WD 1856 b is an extraordinary planet that has left astronomers scratching their heads. This Jupiter-sized world orbits a white dwarf, the burned-out remnant of a Sun-like star.
The discovery was made by chance when a team of researchers pointed the TESS observatory at a sample of roughly 2,000 white dwarfs in 2020. They were searching for small objects like comets or asteroids that might transit across the face of these dead stars.
The white dwarf is about seven times smaller than the gas giant circling around it. Its brightness should be dropping to nearly nothing each time the planet crosses in front of it, but instead, it’s dipping by about half.
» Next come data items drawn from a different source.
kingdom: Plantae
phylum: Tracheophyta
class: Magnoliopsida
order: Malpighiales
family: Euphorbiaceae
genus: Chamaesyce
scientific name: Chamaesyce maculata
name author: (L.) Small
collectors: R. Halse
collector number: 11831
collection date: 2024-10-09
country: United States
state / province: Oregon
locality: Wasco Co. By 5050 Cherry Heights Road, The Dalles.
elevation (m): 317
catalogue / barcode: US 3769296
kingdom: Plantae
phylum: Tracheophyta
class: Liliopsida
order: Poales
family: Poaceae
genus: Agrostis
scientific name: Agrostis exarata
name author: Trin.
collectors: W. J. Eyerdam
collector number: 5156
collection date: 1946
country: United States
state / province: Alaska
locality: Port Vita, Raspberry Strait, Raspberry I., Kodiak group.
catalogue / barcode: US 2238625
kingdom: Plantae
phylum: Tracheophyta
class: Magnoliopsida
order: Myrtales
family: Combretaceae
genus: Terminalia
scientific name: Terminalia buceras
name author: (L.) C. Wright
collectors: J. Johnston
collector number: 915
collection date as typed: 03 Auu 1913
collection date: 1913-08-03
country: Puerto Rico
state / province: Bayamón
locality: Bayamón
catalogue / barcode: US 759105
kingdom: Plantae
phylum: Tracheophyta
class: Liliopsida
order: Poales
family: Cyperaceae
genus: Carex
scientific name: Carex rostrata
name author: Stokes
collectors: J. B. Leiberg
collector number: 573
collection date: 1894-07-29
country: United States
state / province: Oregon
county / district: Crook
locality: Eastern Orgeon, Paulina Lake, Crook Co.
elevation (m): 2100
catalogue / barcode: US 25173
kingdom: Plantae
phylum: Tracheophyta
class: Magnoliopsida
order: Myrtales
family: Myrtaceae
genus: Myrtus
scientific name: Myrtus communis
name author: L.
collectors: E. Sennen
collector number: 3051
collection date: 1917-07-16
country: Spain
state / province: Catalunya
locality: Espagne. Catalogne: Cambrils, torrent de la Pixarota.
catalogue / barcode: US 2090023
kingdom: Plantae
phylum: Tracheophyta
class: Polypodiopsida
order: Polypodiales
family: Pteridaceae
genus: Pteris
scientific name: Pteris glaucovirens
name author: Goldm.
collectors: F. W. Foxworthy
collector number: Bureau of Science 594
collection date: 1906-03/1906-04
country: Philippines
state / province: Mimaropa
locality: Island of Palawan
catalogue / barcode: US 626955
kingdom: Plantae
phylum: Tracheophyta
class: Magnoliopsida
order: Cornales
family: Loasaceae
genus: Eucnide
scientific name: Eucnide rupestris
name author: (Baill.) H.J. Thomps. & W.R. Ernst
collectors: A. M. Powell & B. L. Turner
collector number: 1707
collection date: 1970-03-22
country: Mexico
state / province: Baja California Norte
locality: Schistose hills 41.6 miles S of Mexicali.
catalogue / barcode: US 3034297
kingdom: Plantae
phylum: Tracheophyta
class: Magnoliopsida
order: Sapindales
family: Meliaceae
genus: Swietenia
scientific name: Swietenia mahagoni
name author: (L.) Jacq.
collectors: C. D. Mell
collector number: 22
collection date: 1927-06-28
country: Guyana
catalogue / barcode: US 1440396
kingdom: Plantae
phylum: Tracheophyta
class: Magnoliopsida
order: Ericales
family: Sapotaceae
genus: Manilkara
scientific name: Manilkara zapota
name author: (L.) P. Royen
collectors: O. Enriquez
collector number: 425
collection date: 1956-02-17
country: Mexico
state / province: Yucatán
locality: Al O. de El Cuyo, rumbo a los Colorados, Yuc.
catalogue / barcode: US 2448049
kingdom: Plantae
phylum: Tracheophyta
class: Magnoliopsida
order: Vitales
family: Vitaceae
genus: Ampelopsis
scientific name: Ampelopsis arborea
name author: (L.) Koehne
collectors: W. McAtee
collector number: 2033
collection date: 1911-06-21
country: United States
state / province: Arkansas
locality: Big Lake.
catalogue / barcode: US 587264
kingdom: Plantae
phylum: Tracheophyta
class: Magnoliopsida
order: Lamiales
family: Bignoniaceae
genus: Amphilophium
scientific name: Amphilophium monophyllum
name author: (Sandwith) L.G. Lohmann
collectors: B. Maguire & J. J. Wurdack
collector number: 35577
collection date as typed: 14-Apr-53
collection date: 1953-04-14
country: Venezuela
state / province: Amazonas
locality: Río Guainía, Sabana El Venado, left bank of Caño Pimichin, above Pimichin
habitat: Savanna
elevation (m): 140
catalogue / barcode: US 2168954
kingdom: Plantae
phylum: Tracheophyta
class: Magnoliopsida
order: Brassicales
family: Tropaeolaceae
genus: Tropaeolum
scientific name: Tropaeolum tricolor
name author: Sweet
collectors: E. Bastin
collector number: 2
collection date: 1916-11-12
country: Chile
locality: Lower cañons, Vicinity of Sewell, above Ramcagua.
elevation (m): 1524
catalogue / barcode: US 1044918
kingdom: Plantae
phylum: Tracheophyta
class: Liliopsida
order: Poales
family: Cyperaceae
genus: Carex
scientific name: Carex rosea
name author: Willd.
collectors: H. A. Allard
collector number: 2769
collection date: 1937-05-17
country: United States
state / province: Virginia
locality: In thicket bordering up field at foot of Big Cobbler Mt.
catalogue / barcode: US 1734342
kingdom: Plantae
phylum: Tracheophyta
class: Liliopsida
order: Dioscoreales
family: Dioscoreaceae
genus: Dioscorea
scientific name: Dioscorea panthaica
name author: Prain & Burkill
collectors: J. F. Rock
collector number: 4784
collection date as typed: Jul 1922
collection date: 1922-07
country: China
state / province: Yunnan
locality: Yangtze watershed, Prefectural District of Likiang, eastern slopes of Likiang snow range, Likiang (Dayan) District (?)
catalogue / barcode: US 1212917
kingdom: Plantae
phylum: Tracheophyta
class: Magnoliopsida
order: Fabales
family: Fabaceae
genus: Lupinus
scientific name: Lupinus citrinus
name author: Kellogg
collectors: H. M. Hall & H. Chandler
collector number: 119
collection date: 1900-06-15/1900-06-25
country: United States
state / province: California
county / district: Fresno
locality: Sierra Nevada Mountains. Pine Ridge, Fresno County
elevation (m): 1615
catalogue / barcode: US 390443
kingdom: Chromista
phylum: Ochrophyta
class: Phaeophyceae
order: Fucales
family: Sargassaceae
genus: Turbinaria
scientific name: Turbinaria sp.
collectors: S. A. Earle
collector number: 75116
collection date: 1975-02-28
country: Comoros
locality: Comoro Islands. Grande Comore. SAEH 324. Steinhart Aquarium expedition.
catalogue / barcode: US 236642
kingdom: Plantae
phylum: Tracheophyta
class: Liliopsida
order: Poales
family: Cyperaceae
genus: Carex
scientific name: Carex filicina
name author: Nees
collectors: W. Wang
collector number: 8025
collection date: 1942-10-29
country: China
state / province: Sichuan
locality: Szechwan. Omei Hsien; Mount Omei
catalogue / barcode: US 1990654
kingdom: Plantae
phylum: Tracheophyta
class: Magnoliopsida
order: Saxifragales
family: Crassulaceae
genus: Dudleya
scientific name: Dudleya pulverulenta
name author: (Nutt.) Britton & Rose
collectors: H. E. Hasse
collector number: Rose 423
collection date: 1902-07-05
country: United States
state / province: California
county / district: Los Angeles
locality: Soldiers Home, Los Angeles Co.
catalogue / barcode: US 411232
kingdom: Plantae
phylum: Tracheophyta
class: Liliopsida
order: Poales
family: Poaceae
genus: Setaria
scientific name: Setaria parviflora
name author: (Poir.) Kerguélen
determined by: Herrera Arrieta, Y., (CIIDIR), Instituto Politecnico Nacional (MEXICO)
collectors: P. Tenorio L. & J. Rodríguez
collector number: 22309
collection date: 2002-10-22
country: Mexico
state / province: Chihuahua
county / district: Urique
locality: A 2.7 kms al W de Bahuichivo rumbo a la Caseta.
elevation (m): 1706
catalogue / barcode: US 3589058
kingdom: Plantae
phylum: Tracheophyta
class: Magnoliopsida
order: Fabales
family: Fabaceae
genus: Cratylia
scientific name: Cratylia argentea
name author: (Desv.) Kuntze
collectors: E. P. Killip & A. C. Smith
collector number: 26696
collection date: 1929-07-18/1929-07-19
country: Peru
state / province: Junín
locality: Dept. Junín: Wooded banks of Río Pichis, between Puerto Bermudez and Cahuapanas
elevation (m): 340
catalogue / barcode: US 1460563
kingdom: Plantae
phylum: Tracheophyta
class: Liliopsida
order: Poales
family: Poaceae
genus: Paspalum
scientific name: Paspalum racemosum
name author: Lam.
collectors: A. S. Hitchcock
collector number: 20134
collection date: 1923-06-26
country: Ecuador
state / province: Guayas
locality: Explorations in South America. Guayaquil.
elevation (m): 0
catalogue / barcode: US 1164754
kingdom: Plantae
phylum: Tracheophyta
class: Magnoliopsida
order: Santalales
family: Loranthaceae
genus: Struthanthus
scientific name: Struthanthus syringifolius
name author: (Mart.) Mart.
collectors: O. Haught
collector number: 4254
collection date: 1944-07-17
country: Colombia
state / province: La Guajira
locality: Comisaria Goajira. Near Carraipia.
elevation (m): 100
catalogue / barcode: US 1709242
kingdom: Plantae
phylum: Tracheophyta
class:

The team thinks the reason for this unusual behavior is a grazing transit, where only the edge of the planetary disk clips the face of the star.
The planet orbits at about 0.02 AU from the white dwarf, which goes against our ideas of how the death of a star should reshape its system. When a star expands to become a red giant, it consumes the inner planets. Then, in the process of shrinking down to a white dwarf, it loses about half of its original mass, making its gravitational pull weaker. The outer planets, like gas giants, should migrate outward by about a factor of two.
However, WD 1856 b did not migrate outward; instead, it got closer to its star. This has the science community buzzing with excitement and curiosity. ‘It sent theoretical astrophysicists into a feeding frenzy,’ said Christopher O’Connor, a theoretical astrophysicist at Cornell University and co-author of the recent Nature study on WD 1856 b.
To get more data to work with, O’Connor’s team booked time on the James Webb Space Telescope to take a closer look at what was going on in the WD 1856 system. The JWST observations were done on April 27, 2023, and captured a single transit that lasted just eight minutes.
The viewing angle and the unusual size mismatch between the star and its planet posed an immediate technical problem. Standard exoplanet transmission spectroscopy assumes a smaller planet is entirely silhouetted against the face of a much larger star, which was not the case here. To get around it, the team developed new equations to express the transmission spectrum as the time-varying area of the planet overlapping the star’s disk.
When the scientists were done crunching numbers, WD 1856 b’s atmosphere proved somewhat surprising. It turned out the planet is shrouded in aerosol hazes, and its atmosphere contains methane. It is also far hotter than the team expected. WD 1856 b apparently emits roughly 25 times more energy into space than it receives from its cooling host star.
The extraordinary temperature of WD 1856 b tells us a lot about its history. ‘We expected this planet to be roughly as hot as Jupiter, but it wasn’t,’ O’Connor said. At about 0.02 AU from a white dwarf that has been cooling for 6 billion years, WD 1856 b should be somewhere between 150 and 200 Kelvin, close to the temperature of Jupiter’s cloud tops.
Instead, it is around 400 Kelvin. ‘Whatever is causing this planet to glow, it must be an internally derived heat rather than just re-radiating energy from the star,’ O’Connor said. The team managed to estimate when it happened by working backward through planetary cooling models.
The scientists figured out the most probable reason why WD 1856 b got so close to its star. They initially came up with two competing scenarios to explain how WD 1856 b ended up in its current orbit. The first is a common-envelope model, where the planet was originally in a close orbit and survived being engulfed when its star expanded into a red giant.
In the second, a high-eccentricity migration model, the planet started farther out, had its orbit destabilized by gravitational interactions with companion objects (WD 1856 has two distant stellar companions) and then spiraled inward over billions of years through gravitational interactions.
The discovery of WD 1856 b challenges our current understanding of planetary formation and evolution. It also highlights the importance of continued research into these complex systems, which can provide valuable insights into the history of our own solar system.